====== Data extract ======

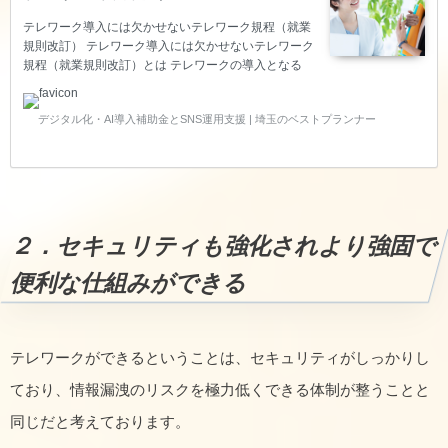
テレワーク導入には欠かせないテレワーク規程（就業
規則改訂） テレワーク導入には欠かせないテレワーク
規程（就業規則改訂）とは テレワークの導入となる
と、社員さんへパソコンを貸し出し、自宅やサテライ
トオフィスで仕事をしてもらうことも多くなると思わ
デジタル化・AI導入補助金とSNS運用支援 | 埼玉のベストプランナー
れます。 そのため、【電気代】【通信費用】などは自
己負担？それとも会社負担？事前に決めておかなけれ
ばいけないことがあるので、最低限必要なことは何
か？に迫ります。 テレワーク導入には欠かせないテレ
ワーク規程（就業規則改訂） テレワーク導入には欠か
せないテレワーク規程（就業規則改訂）は、働く社員
さんと考え方を議論し、すり合わせていくことが大切
２．セキュリティも強化されより強固で
です。ある程度時間…
便利な仕組みができる
テレワークができるということは、セキュリティがしっかりし
ており、情報漏洩のリスクを極力低くできる体制が整うことと
同じだと考えております。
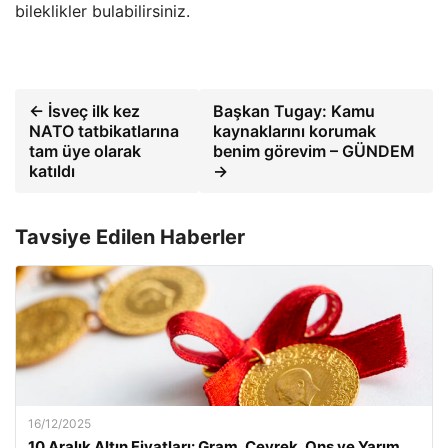
bileklikler bulabilirsiniz.
← İsveç ilk kez
Başkan Tugay: Kamu
NATO tatbikatlarına
kaynaklarını korumak
tam üye olarak
benim görevim – GÜNDEM
katıldı
→
Tavsiye Edilen Haberler
16/12/2025
10 Aralık Altın Fiyatları: Gram, Çeyrek, Ons ve Yarım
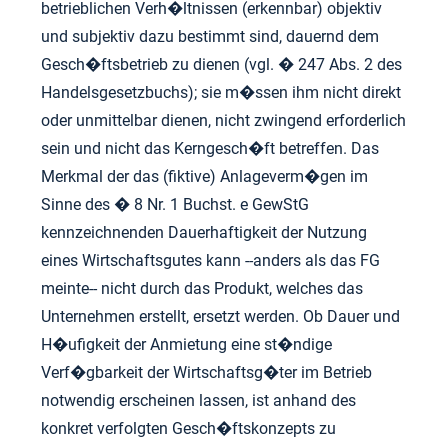
betrieblichen Verh�ltnissen (erkennbar) objektiv
und subjektiv dazu bestimmt sind, dauernd dem
Gesch�ftsbetrieb zu dienen (vgl. � 247 Abs. 2 des
Handelsgesetzbuchs); sie m�ssen ihm nicht direkt
oder unmittelbar dienen, nicht zwingend erforderlich
sein und nicht das Kerngesch�ft betreffen. Das
Merkmal der das (fiktive) Anlageverm�gen im
Sinne des � 8 Nr. 1 Buchst. e GewStG
kennzeichnenden Dauerhaftigkeit der Nutzung
eines Wirtschaftsgutes kann --anders als das FG
meinte-- nicht durch das Produkt, welches das
Unternehmen erstellt, ersetzt werden. Ob Dauer und
H�ufigkeit der Anmietung eine st�ndige
Verf�gbarkeit der Wirtschaftsg�ter im Betrieb
notwendig erscheinen lassen, ist anhand des
konkret verfolgten Gesch�ftskonzepts zu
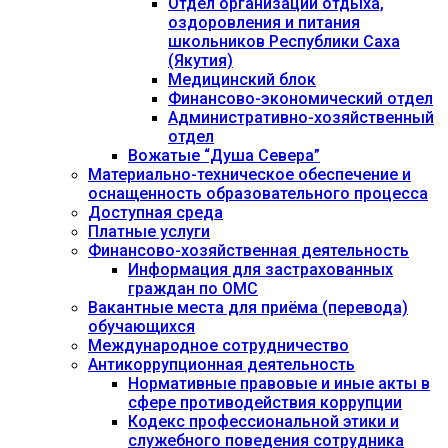
Отдел организации отдыха,
оздоровления и питания
школьников Республики Саха
(Якутия)
Медицинский блок
Финансово-экономический отдел
Административно-хозяйственный
отдел
Вожатые “Душа Севера”
Материально-техническое обеспечение и
оснащенность образовательного процесса
Доступная среда
Платные услуги
Финансово-хозяйственная деятельность
Информация для застрахованных
граждан по ОМС
Вакантные места для приёма (перевода)
обучающихся
Международное сотрудничество
Антикоррупционная деятельность
Нормативные правовые и иные акты в
сфере противодействия коррупции
Кодекс профессиональной этики и
служебного поведения сотрудника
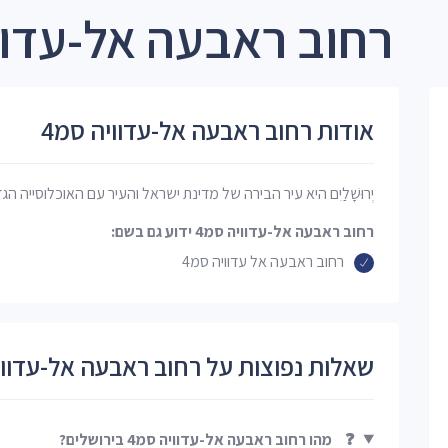
רחוב ראבעה אל-עדוויה סמ4 
אודות רחוב ראבעה אל-עדוויה סמ4
יְרוּשָׁלַיִם היא עיר הבירה של מדינת ישראל והעיר עם האוכלוסייה הג
רחוב ראבעה אל-עדוויה סמ4 ידוע גם בשם:
רחוב ראבעה אל עדוויה סמ4
שאלות נפוצות על רחוב ראבעה אל-עדווי
❓
מהו רחוב ראבעה אל-עדוויה סמ4 בירושלים?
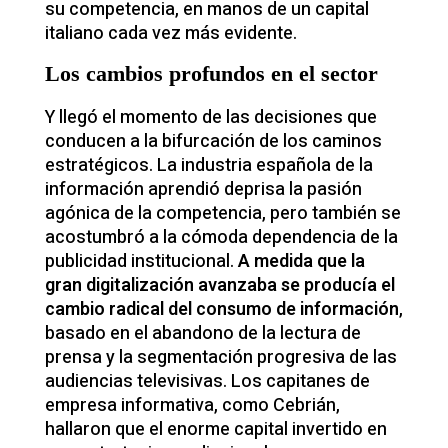
su competencia, en manos de un capital
italiano cada vez más evidente.
Los cambios profundos en el sector
Y llegó el momento de las decisiones que
conducen a la bifurcación de los caminos
estratégicos. La industria española de la
información aprendió deprisa la pasión
agónica de la competencia, pero también se
acostumbró a la cómoda dependencia de la
publicidad institucional.
A medida que la
gran digitalización avanzaba se producía el
cambio radical del consumo de información
,
basado en el abandono de la lectura de
prensa y la segmentación progresiva de las
audiencias televisivas. Los capitanes de
empresa informativa, como Cebrián,
hallaron que el enorme capital invertido en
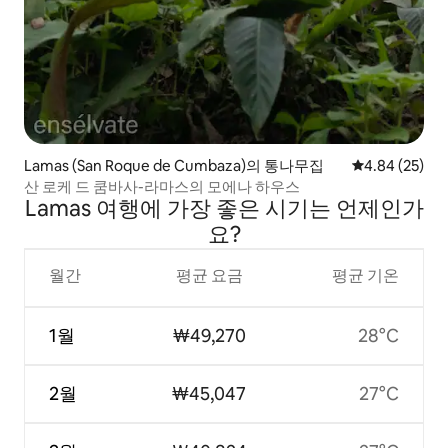
Lamas (San Roque de Cumbaza)의 통나무집
평점 4.84점(5
4.84 (25)
산 로케 드 쿰바사-라마스의 모에나 하우스
Lamas 여행에 가장 좋은 시기는 언제인가
요?
월간
평균 요금
평균 기온
1월
₩49,270
28°C
2월
₩45,047
27°C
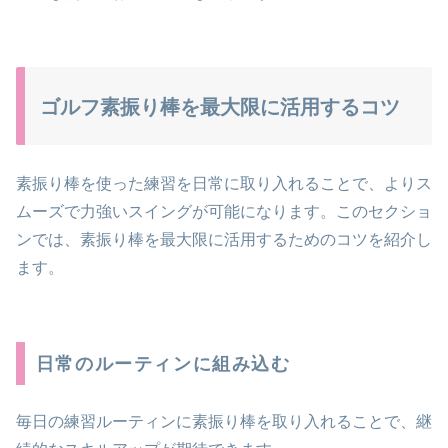
ゴルフ素振り棒を最大限に活用するコツ
素振り棒を使った練習を日常に取り入れることで、よりス
ムーズで力強いスイングが可能になります。このセクショ
ンでは、素振り棒を最大限に活用するためのコツを紹介し
ます。
日常のルーティンに組み込む
毎日の練習ルーティンに素振り棒を取り入れることで、継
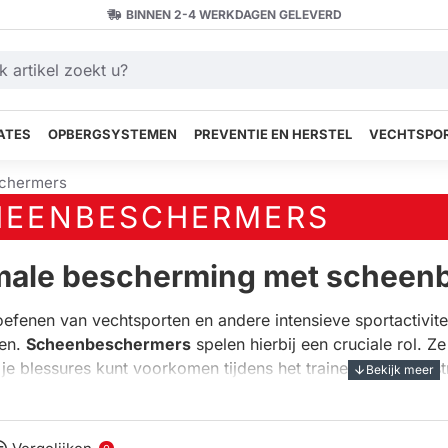
BINNEN 2-4 WERKDAGEN GELEVERD
ATES
OPBERGSYSTEMEN
PREVENTIE EN HERSTEL
VECHTSPOR
chermers
HEENBESCHERMERS
male bescherming met scheen
oefenen van vechtsporten en andere intensieve sportactivite
en.
Scheenbeschermers
spelen hierbij een cruciale rol. 
e blessures kunt voorkomen tijdens het trainen of in wedstr
t sporten, het dragen van de juiste scheenbeschermers is on
delen en kenmerken van sche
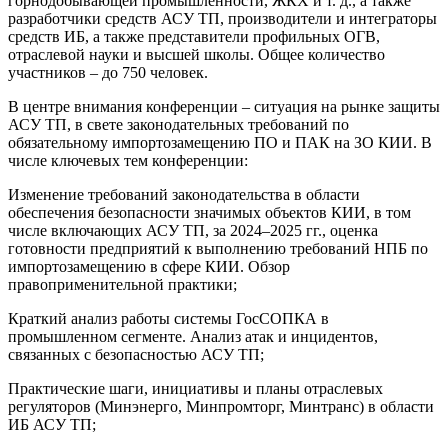
горнодобывающей промышленности, ЖКХ и т. д., а также
разработчики средств АСУ ТП, производители и интеграторы
средств ИБ, а также представители профильных ОГВ,
отраслевой науки и высшей школы. Общее количество
участников – до 750 человек.
В центре внимания конференции – ситуация на рынке защиты
АСУ ТП, в свете законодательных требований по
обязательному импортозамещению ПО и ПАК на ЗО КИИ. В
числе ключевых тем конференции:
Изменение требований законодательства в области
обеспечения безопасности значимых объектов КИИ, в том
числе включающих АСУ ТП, за 2024–2025 гг., оценка
готовности предприятий к выполнению требований НПБ по
импортозамещению в сфере КИИ. Обзор
правоприменительной практики;
Краткий анализ работы системы ГосСОПКА в
промышленном сегменте. Анализ атак и инцидентов,
связанных с безопасностью АСУ ТП;
Практические шаги, инициативы и планы отраслевых
регуляторов (Минэнерго, Минпромторг, Минтранс) в области
ИБ АСУ ТП;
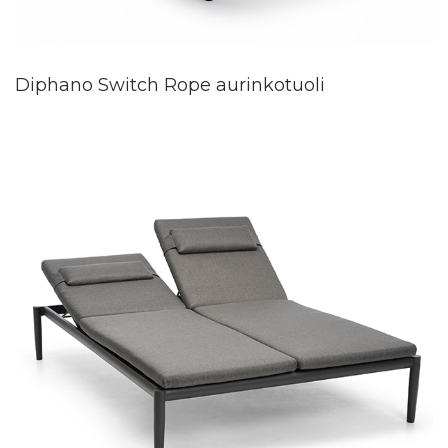
Diphano Switch Rope aurinkotuoli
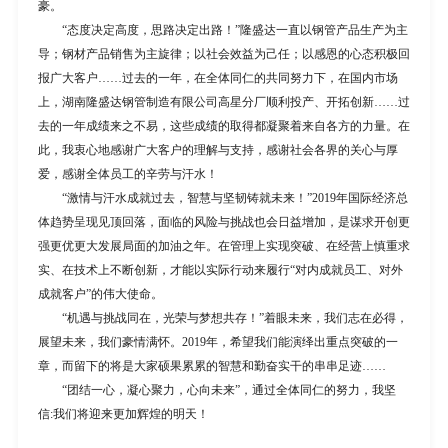
豪。
“态度决定高度，思路决定出路！”隆盛达一直以钢管产品生产为主
导；钢材产品销售为主旋律；以社会效益为己任；以感恩的心态积极回
报广大客户……过去的一年，在全体同仁的共同努力下，在国内市场
上，湖南隆盛达钢管制造有限公司高星分厂顺利投产、开拓创新……过
去的一年成绩来之不易，这些成绩的取得都凝聚着来自各方的力量。在
此，我衷心地感谢广大客户的理解与支持，感谢社会各界的关心与厚
爱，感谢全体员工的辛劳与汗水！
“激情与汗水成就过去，智慧与坚韧铸就未来！”2019年国际经济总
体趋势呈现见顶回落，面临的风险与挑战也会日益增加，是谋求开创更
强更优更大发展局面的加油之年。在管理上实现突破、在经营上慎重求
实、在技术上不断创新，才能以实际行动来履行“对内成就员工、对外
成就客户”的伟大使命。
“机遇与挑战同在，光荣与梦想共存！”着眼未来，我们志在必得，
展望未来，我们豪情满怀。2019年，希望我们能演绎出重点突破的一
章，而留下的将是大家硕果累累的智慧和勤奋实干的串串足迹……
“团结一心，凝心聚力，心向未来”，通过全体同仁的努力，我坚
信:我们将迎来更加辉煌的明天！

======

**What is needed:** Each line in the entries above, starting at the line with "отраслевой науки и" and ending at the line with "Практические шаги, инициативы", is to be printed exactly, and only those lines.

**Completed task:**
отраслевой науки и высшей школы. Общее количество
участников – до 750 человек.
В центре внимания конференции – ситуация на рынке защиты
АСУ ТП, в свете законодательных требований по
обязательному импортозамещению ПО и ПАК на ЗО КИИ. В
числе ключевых тем конференции:
Изменение требований законодательства в области
обеспечения безопасности значимых объектов КИИ, в том
числе включающих АСУ ТП, за 2024–2025 гг., оценка
готовности предприятий к выполнению требований НПБ по
импортозамещению в сфере КИИ. Обзор
правоприменительной практики;
Краткий анализ работы системы ГосСОПКА в
промышленном сегменте. Анализ атак и инцидентов,
связанных с безопасностью АСУ ТП;
Практические шаги, инициативы и планы отраслевых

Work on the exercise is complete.